Présentez simplement votre position, le cas échéant en vous faisant accompagner par votre expert-comptable ou votre avocat.

Frustration

Un peu comme les poissons volants, la chose est rare mais elle existe.

Vous pouvez tomber sur un inspecteur jaloux et déloyal.

Dans ce cas, ne soyez jamais agressif. Restez poli.

Comprenons nous bien. Vous devez faire valoir vos droits, parfois même en élevant la voix.

Mais cela doit être fait au bon moment, devant le bon interlocuteur, et avec les bons arguments.

Compréhension

J’ai dit plus haut que l’inspecteur des impôts est un adversaire. Et il fallait le dire puisque la chose est exacte. Mais cet adversaire sait parfois se montrer compréhensif voir magnanime.

En invoquant ce qu’on appelle une « application modérée de la loi fiscale », il arrive que l’administration, accepte de trancher en votre faveur une question qui ne l’aurait pas forcément été devant le juge.

L’inspecteur des impôts est un fonctionnaire

Je prie le lecteur de m’excuser d’entrer dans des généralités.

J’ai bien conscience que ce qui suit devrait être nuancé.

Mais force est de constater qu’il y a quand même des tendances générales.

Le contrôleur des impôts a le sens de l’État

Pour le dire en forçant le trait, il considèrera souvent que la santé des finances publiques est un sujet plus important que celle de votre famille ou de votre entreprise.

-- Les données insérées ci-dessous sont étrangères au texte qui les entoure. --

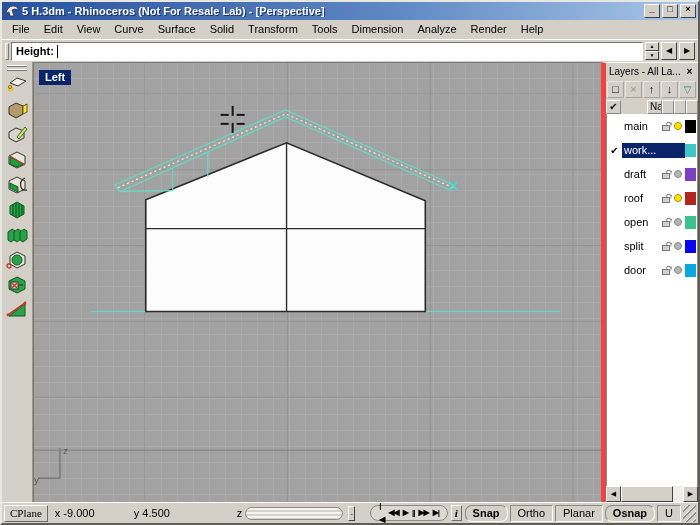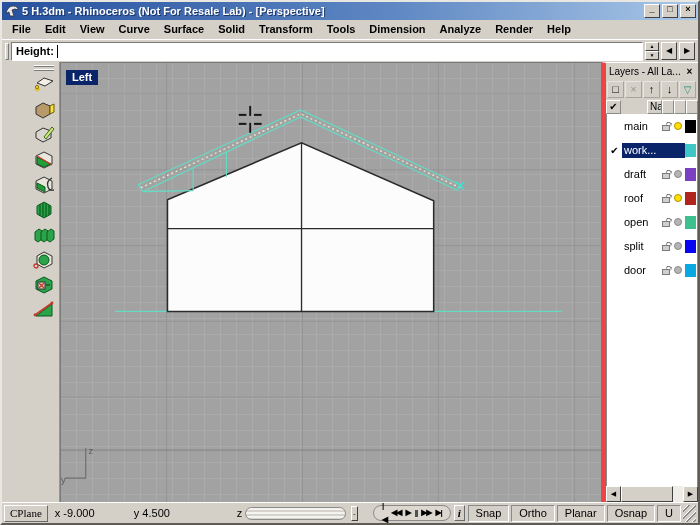"File" .menu-item { font-weight: bold -> none }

Le contrôleur des impôts est soumis à sa hiérarchie

Votre interlocuteur direct n’est pas forcément celui qui prend les décisions importantes dans votre dossier.

C’est pourquoi il est souvent intéressant de porter le débat à un niveau supérieur.

De même, l’administration fiscale fait parfois prévaloir sa propre doctrine interne sur l’application de la loi.

Il est alors nécessaire de faire trancher le litige par le juge.

Le contrôleur des impôts est un fiscaliste

Vous pouvez vous épuiser à expliquer à votre inspecteur des impôts que les décisions prises s’expliquent par des impératifs économiques, voire par une quelconque réglementation.

Mais il faut en même temps garder à l’esprit qu’il risque de considérer que ce n’est pas son problème.

Le métier du vérificateur est de faire respecter la loi fiscale.

N’en déduisons pas qu’il faut omettre de mentionner les aspects non fiscaux du dossier. Cela est important, et même nécessaire.

Mais, dans la mesure du possible, il faut se placer sur le même niveau de langage que le vérificateur.

Il vous parle en fiscaliste, vous devez également lui répondre en fiscaliste.

N’attendez pas d’être devant le juge pour le faire!